Gustavo Petro es el nuevo presidente de Colombia. La flamante administración del economista y exguerrillero es de izquierda y progresista. El primero en 200 años de vida independiente de su país.

Ese punto de inflexión histórico está en la línea de un emotivo discurso de posesión que marca el camino de lo que será su gobierno.

Petro quiere una vida para “vivir sabroso” con igualdad y paz para su pueblo,  aquel que se congregó en Plaza de Bolívar, en Bogotá, y que recibió con esperanza el cambio que promete.

El largo viaje del político desde la insurgencia, la guerra, la paz y la presidencia implica recorrer toda una vida.

Quizá la vida inmensa —como diría el propio mandatario— que nunca se recorre sola.

En una ceremonia de posesión cargada de simbolismos, con la espada de Simón Bolívar que ordenó traer como primera instrucción en condición de Jefe de Estado, le acompañaron obreros,  campesinos, el pueblo excluido, como nunca ocurrió en tomas de mandos anteriores.

Como exmiembro de la guerrilla del M-19, para Petro la espada de Bolívar tiene un significado especial, ya que el desaparecido grupo insurgente, recordado entre otras acciones por la toma armada del Palacio de Justicia, en 1985, tuvo esa arma en su poder durante 17 años.
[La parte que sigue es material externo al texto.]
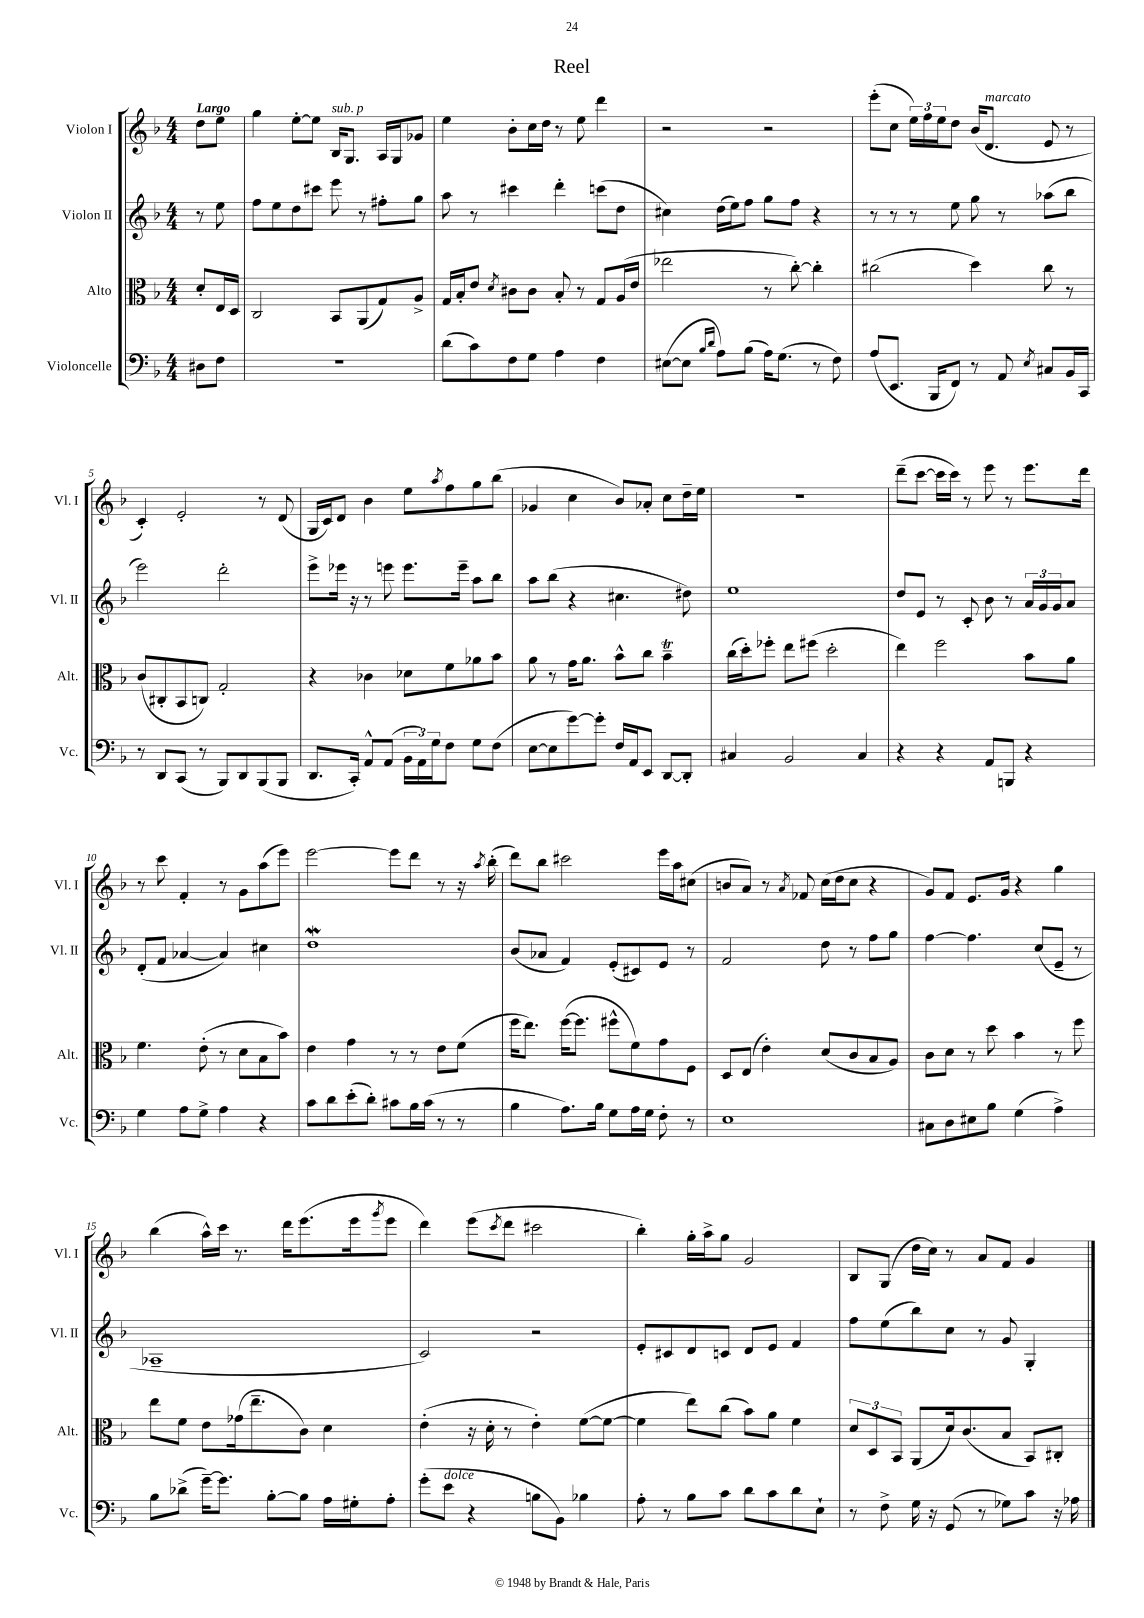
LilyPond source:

\header { title = "Reel" }
<<
\new StaffGroup <<
\new Staff = "s0" \with { instrumentName = "Violon I" shortInstrumentName = "Vl. I" } {
    \clef treble \key f \major \numericTimeSignature \time 4/4 \partial 4 \tempo "Largo"
    d''8 e''8 |
    g''4 e''8~-. e''8 bes16^\markup { \italic "sub. p" } g8. a16 g16 ges'8 |
    e''4 bes'8-. c''16 d''16 r8 e''8 d'''4 |
    r2 r2 |
    e'''8-.( c''8 \tuplet 3/2 { e''16) f''16 e''16 } d''8 bes'16( d'8.^\markup { \italic "marcato" } e'8 r8 |
    c'4-.) e'2-. r8 d'8( |
    g16 c'16) d'8 bes'4 e''8 \acciaccatura { a''8 } f''8 g''8 bes''8( |
    ges'4 c''4 bes'8) aes'8-. c''8 d''16-- e''16 |
    R1 |
    d'''8--( c'''8~ c'''16 c'''16) r8 e'''8 r8 e'''8. d'''16 |
    r8 c'''8 f'4-. r8 g'8 a''8( e'''8) |
    e'''2~ e'''8 d'''8 r8 r16 \acciaccatura { a''8 } bes''16-.( |
    d'''8) bes''8 cis'''2 e'''16 a''16 cis''8( |
    b'8 a'8) r8 \acciaccatura { a'8 } fes'8 c''16( d''16 c''8 r4 |
    g'8) f'8 e'8. g'16 r4 g''4 |
    bes''4( a''16-^) c'''16 r8. d'''16 e'''8.( e'''16 \acciaccatura { g'''8 } e'''8 |
    d'''4) e'''8( \acciaccatura { c'''8 } d'''8 cis'''2 |
    bes''4-.) g''16-. a''16-> g''8 g'2 |
    bes8 g8( d''16 c''16) r8 a'8 f'8 g'4 \bar "|." |
}
\new Staff = "s1" \with { instrumentName = "Violon II" shortInstrumentName = "Vl. II" } {
    \clef treble \key f \major \numericTimeSignature \time 4/4 \partial 4
    r8 e''8 |
    f''8 e''8 d''8 cis'''8 e'''8 r8 fis''8-. g''8 |
    a''8 r8 cis'''4 d'''4-. c'''8( d''8 |
    cis''4) d''16( e''16) f''8 g''8 f''8 r4 |
    r8 r8 r8 e''8 g''8 r8 aes''8( bes''8 |
    e'''2) d'''2-. |
    e'''8-> ees'''16 r16 r8 e'''8 e'''8. e'''16-- a''8 bes''8 |
    a''8 bes''8( r4 cis''4. dis''8) |
    e''1 |
    d''8 e'8 r8 c'8-. bes'8 r8 \tuplet 3/2 { a'16 g'16 g'16 } a'8 |
    d'8-.( f'8 aes'4~ aes'4) cis''4 |
    d''1\mordent |
    bes'8( aes'8 f'4) e'8-.( cis'8) e'8 r8 |
    f'2 d''8 r8 f''8 g''8 |
    f''4~ f''4. c''8( e'8-- r8 |
    aes1-- |
    c'2) r2 |
    e'8-. cis'8 d'8 c'8 d'8 e'8 f'4 |
    f''8 e''8( bes''8) c''8 r8 g'8 g4-. \bar "|." |
}
\new Staff = "s2" \with { instrumentName = "Alto" shortInstrumentName = "Alt." } {
    \clef alto \key f \major \numericTimeSignature \time 4/4 \partial 4
    d'8-. e16 d16 |
    c2 bes,8 a,8( g8) a8-> |
    g16 bes16-. e'8 \acciaccatura { d'8 } cis'8 cis'8 bes8-. r8 g8 a16( e'16 |
    ees''2 r8 c''8~-.) c''4-. |
    cis''2( d''4) cis''8 r8 |
    c'8( cis8-. bes,8 c8) g2-. |
    r4 ces'4 des'8 f'8 aes'8 bes'8 |
    a'8 r8 g'16 a'8. bes'8-^ c''8 bes'4--\trill |
    c''16( d''16-.) fes''8-. e''8 fis''8( d''2-. |
    e''4) f''2 bes'8 a'8 |
    f'4. e'8-.( r8 d'8 bes8 bes'8) |
    e'4 g'4 r8 r8 e'8 f'8( |
    f''16 e''8.) f''16~( f''8. fis''8-^ f'8) g'8 f8 |
    d8 e8( e'4-.) d'8( c'8 bes8 a8) |
    c'8 d'8 r8 d''8 bes'4 r8 f''8 |
    e''8 f'8 e'8 ges'16( e''8.-- c'8) d'4 |
    e'4-.( r16 d'16-. r8 e'4-.) f'8~( f'8~ |
    f'4 e''8) c''8( bes'8) a'8 f'4 |
    \tuplet 3/2 { d'8 d8 bes,8 } a,8( d'16) c'8.( bes8 bes,8) cis8-. \bar "|." |
}
\new Staff = "s3" \with { instrumentName = "Violoncelle" shortInstrumentName = "Vc." } {
    \clef bass \key f \major \numericTimeSignature \time 4/4 \partial 4
    dis8 f8 |
    R1 |
    d'8( c'8) f8 g8 a4 f4 |
    eis8~( eis8 \grace { bes16 d'16 } a8) bes8( a16) g8.( r8 f8) |
    a8( e,8. bes,,16 f,8) r8 a,8 \acciaccatura { e8 } cis8 bes,16 c,16 |
    r8 d,8 c,8( r8 bes,,8) d,8 bes,,8( bes,,8 |
    d,8. c,16-.) a,8-^ a,8( \tuplet 3/2 { bes,16 a,16) g16 } f8 g8 f8( |
    e8~ e8 g'8~) g'8-. f16 a,16 e,8 d,8~ d,8-. |
    cis4 bes,2 cis4 |
    r4 r4 a,8 b,,8 r4 |
    g4 a8 g8-> a4 r4 |
    c'8 d'8 e'8-.( d'8-.) cis'8 bes16 cis'16( r8 r8 |
    bes4 a8.) bes16 g8 a16 g16 f8-. r8 |
    e1 |
    cis8 d8 eis8 bes8 g4( a4->) |
    bes8 des'8->( g'16~--) g'8. bes8~-. bes8 a16 gis16-. a8-. |
    g'8-.( e'8^\markup { \italic "dolce" } r4 b8 bes,8) bes4 |
    a8-. r8 bes8 c'8 d'8 c'8 d'8 e8-! |
    r8 f8-> g16 r16 g,8( r8 ges8) c'8 r16 aes16 \bar "|." |
}
>>
>>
El movimiento la robó en 1974 y la devolvió luego de su desmovilización en 1990.

Así, el mandatario, con una vicepresidenta afrocolombiana y el pueblo unido, quiere un final diferente a la gran historia de Cien años de soledad del maestro Gabriel García Márquez.

Esas estirpes de la novela no tenían una segunda oportunidad.

Los colombianos y las colombianas, lo dijo Petro, fueron a lo largo de su historia enviados a la condena de lo imposible, a la falta de oportunidades, a los NO rotundos.

Pero hoy empieza, así lo ha marcado el nuevo gobierno progresista, la segunda oportunidad, en paz, en unión.

Luego de décadas de gobiernos conservadores, la Colombia de lo posible promete que habrá mayor inclusión social, equidad de derechos entre hombres y mujeres, protección de los recursos naturales, un cambio en las políticas contra el narcotráfico y diálogo con todos los actores armados para encontrar el cese de hostilidades definitivo.

El Presidente anunció que, para terminar de una vez y para siempre con seis décadas de violencia y conflicto armado, cumplirá a cabalidad el acuerdo de paz alcanzado en 2016 entre la desmovilizada guerrilla de las FARC y el Gobierno del entonces presidente, Juan Manuel Santos.

Es la hora del cambio para una nación hermana, para la Colombia de lo posible, para un Gobierno de la vida y de la paz.